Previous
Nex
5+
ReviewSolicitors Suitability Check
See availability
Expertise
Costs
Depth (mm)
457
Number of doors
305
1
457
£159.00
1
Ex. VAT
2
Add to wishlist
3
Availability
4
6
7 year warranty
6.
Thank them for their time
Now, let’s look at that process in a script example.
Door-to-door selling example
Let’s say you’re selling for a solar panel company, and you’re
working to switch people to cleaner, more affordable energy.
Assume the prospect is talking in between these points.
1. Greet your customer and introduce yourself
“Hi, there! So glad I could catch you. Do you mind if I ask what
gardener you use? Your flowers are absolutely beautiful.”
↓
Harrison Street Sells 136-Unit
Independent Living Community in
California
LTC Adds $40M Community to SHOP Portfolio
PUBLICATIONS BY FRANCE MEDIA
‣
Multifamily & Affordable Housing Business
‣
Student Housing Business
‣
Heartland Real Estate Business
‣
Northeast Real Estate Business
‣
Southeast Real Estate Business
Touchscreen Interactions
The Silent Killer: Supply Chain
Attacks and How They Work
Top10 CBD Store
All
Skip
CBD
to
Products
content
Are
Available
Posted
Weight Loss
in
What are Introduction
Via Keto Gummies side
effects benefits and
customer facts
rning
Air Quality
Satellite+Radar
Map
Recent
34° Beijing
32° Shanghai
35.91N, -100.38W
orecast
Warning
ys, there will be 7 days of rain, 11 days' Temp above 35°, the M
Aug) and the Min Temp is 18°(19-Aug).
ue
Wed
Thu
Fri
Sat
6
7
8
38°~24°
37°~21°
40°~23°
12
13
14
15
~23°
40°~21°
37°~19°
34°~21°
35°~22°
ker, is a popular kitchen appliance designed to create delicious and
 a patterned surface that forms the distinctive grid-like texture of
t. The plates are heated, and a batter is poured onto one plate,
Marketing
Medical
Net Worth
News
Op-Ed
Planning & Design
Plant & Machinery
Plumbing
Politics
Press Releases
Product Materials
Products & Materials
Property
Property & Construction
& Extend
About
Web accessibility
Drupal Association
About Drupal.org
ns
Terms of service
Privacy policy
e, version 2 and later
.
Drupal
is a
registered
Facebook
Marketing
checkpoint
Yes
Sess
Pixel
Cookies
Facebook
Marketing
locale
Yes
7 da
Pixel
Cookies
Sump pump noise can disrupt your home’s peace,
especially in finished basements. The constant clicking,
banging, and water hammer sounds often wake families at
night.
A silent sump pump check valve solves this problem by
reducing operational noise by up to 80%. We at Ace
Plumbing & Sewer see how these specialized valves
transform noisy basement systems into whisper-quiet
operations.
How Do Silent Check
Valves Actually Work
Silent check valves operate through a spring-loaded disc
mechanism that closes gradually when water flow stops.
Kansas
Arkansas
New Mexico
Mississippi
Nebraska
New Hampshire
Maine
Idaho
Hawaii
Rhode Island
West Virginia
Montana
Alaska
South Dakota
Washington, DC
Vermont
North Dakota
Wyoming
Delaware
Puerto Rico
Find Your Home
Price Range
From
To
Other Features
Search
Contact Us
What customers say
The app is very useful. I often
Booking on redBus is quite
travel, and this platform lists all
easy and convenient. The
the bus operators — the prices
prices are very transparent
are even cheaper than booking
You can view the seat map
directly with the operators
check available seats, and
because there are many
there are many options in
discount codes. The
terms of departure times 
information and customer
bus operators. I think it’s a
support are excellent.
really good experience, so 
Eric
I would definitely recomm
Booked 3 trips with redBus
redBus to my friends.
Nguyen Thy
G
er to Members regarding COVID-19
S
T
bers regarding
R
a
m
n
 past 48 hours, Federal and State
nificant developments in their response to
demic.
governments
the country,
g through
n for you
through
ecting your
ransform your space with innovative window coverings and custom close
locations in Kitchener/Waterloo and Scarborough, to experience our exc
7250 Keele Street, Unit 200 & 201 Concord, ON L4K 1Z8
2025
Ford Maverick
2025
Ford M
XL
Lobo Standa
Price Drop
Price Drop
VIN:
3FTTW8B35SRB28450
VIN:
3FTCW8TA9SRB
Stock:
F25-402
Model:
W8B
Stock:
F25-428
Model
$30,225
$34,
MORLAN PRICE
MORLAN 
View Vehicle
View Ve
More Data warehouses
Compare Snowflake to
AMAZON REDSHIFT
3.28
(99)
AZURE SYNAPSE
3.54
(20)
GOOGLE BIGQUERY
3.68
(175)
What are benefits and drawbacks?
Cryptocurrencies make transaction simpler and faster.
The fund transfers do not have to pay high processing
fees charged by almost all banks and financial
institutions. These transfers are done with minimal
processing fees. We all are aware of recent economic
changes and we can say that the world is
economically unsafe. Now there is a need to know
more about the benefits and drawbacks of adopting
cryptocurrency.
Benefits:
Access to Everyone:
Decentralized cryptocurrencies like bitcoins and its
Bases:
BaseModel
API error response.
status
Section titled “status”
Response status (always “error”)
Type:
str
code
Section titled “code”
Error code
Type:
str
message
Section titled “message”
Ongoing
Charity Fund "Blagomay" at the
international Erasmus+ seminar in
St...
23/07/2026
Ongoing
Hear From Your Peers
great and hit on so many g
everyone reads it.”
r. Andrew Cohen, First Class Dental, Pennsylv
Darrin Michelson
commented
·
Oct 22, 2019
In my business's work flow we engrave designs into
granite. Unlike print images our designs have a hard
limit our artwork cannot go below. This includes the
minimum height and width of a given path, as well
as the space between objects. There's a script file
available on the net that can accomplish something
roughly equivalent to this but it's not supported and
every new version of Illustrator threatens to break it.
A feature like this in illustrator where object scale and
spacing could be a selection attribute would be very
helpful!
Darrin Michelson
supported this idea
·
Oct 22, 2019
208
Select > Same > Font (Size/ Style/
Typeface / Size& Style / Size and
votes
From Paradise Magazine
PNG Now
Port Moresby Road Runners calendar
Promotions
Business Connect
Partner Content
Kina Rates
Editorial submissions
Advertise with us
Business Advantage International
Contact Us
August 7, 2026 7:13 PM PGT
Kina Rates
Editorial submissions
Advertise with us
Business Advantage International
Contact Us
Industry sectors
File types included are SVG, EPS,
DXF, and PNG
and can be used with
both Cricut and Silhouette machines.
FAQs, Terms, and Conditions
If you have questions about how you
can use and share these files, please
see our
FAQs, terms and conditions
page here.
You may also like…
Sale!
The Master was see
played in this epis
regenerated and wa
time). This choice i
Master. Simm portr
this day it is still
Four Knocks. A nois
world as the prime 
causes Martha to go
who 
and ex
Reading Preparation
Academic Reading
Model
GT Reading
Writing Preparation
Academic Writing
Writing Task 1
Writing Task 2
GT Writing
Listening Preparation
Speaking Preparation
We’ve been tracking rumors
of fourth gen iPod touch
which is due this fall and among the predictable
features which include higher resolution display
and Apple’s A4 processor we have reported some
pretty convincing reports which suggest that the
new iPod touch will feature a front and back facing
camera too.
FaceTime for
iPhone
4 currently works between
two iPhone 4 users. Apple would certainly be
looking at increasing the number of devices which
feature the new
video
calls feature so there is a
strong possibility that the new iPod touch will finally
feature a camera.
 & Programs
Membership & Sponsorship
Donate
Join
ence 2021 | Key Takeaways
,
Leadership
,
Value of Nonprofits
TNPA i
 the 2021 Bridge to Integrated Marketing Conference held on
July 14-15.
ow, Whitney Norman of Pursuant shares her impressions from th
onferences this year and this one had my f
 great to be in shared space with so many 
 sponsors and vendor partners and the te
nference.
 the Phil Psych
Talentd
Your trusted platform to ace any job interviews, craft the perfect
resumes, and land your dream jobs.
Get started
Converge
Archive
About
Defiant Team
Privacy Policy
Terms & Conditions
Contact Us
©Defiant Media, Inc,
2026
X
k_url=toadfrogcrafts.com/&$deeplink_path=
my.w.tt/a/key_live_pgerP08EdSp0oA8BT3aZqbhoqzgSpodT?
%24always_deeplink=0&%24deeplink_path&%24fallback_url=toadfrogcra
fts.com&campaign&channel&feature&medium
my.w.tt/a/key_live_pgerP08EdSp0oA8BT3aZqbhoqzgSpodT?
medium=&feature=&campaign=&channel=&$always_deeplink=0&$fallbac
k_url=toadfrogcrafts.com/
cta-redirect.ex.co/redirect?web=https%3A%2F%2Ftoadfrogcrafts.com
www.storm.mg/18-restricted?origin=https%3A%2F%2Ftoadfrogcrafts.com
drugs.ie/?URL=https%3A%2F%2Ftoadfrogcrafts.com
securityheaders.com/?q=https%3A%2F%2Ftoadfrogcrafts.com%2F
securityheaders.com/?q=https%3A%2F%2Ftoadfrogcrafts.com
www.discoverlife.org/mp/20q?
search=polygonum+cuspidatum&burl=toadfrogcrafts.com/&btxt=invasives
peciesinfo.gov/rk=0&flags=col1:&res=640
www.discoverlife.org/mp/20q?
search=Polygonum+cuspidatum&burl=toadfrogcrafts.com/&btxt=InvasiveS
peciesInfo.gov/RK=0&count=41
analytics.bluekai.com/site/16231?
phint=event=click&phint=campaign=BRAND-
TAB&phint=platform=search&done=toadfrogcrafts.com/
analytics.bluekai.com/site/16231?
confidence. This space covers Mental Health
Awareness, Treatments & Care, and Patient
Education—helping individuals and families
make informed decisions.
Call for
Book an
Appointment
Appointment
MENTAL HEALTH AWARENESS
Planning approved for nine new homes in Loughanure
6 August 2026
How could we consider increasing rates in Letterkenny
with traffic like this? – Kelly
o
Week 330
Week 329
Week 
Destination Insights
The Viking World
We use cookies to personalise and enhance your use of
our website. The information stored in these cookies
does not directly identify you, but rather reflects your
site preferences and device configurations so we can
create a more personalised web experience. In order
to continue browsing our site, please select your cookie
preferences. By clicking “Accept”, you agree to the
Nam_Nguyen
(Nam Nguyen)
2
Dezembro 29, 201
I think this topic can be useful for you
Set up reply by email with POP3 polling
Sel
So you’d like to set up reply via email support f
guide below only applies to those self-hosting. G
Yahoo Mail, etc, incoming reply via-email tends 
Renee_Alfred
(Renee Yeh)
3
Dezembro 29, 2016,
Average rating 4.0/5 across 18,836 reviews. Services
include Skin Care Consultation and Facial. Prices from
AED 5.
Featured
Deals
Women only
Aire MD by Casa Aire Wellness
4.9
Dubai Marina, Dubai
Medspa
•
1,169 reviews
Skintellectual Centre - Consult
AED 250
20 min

^^^^

Activity — From the records above, retype only the lines starting at the line that contains "information and customer" and ending at the line that contains "Decentralized cryptocurrencies like", both included.

Task output —
information and customer
bus operators. I think it’s a
support are excellent.
really good experience, so 
Eric
I would definitely recomm
Booked 3 trips with redBus
redBus to my friends.
Nguyen Thy
G
er to Members regarding COVID-19
S
T
bers regarding
R
a
m
n
 past 48 hours, Federal and State
nificant developments in their response to
demic.
governments
the country,
g through
n for you
through
ecting your
ransform your space with innovative window coverings and custom close
locations in Kitchener/Waterloo and Scarborough, to experience our exc
7250 Keele Street, Unit 200 & 201 Concord, ON L4K 1Z8
2025
Ford Maverick
2025
Ford M
XL
Lobo Standa
Price Drop
Price Drop
VIN:
3FTTW8B35SRB28450
VIN:
3FTCW8TA9SRB
Stock:
F25-402
Model:
W8B
Stock:
F25-428
Model
$30,225
$34,
MORLAN PRICE
MORLAN 
View Vehicle
View Ve
More Data warehouses
Compare Snowflake to
AMAZON REDSHIFT
3.28
(99)
AZURE SYNAPSE
3.54
(20)
GOOGLE BIGQUERY
3.68
(175)
What are benefits and drawbacks?
Cryptocurrencies make transaction simpler and faster.
The fund transfers do not have to pay high processing
fees charged by almost all banks and financial
institutions. These transfers are done with minimal
processing fees. We all are aware of recent economic
changes and we can say that the world is
economically unsafe. Now there is a need to know
more about the benefits and drawbacks of adopting
cryptocurrency.
Benefits:
Access to Everyone:
Decentralized cryptocurrencies like bitcoins and its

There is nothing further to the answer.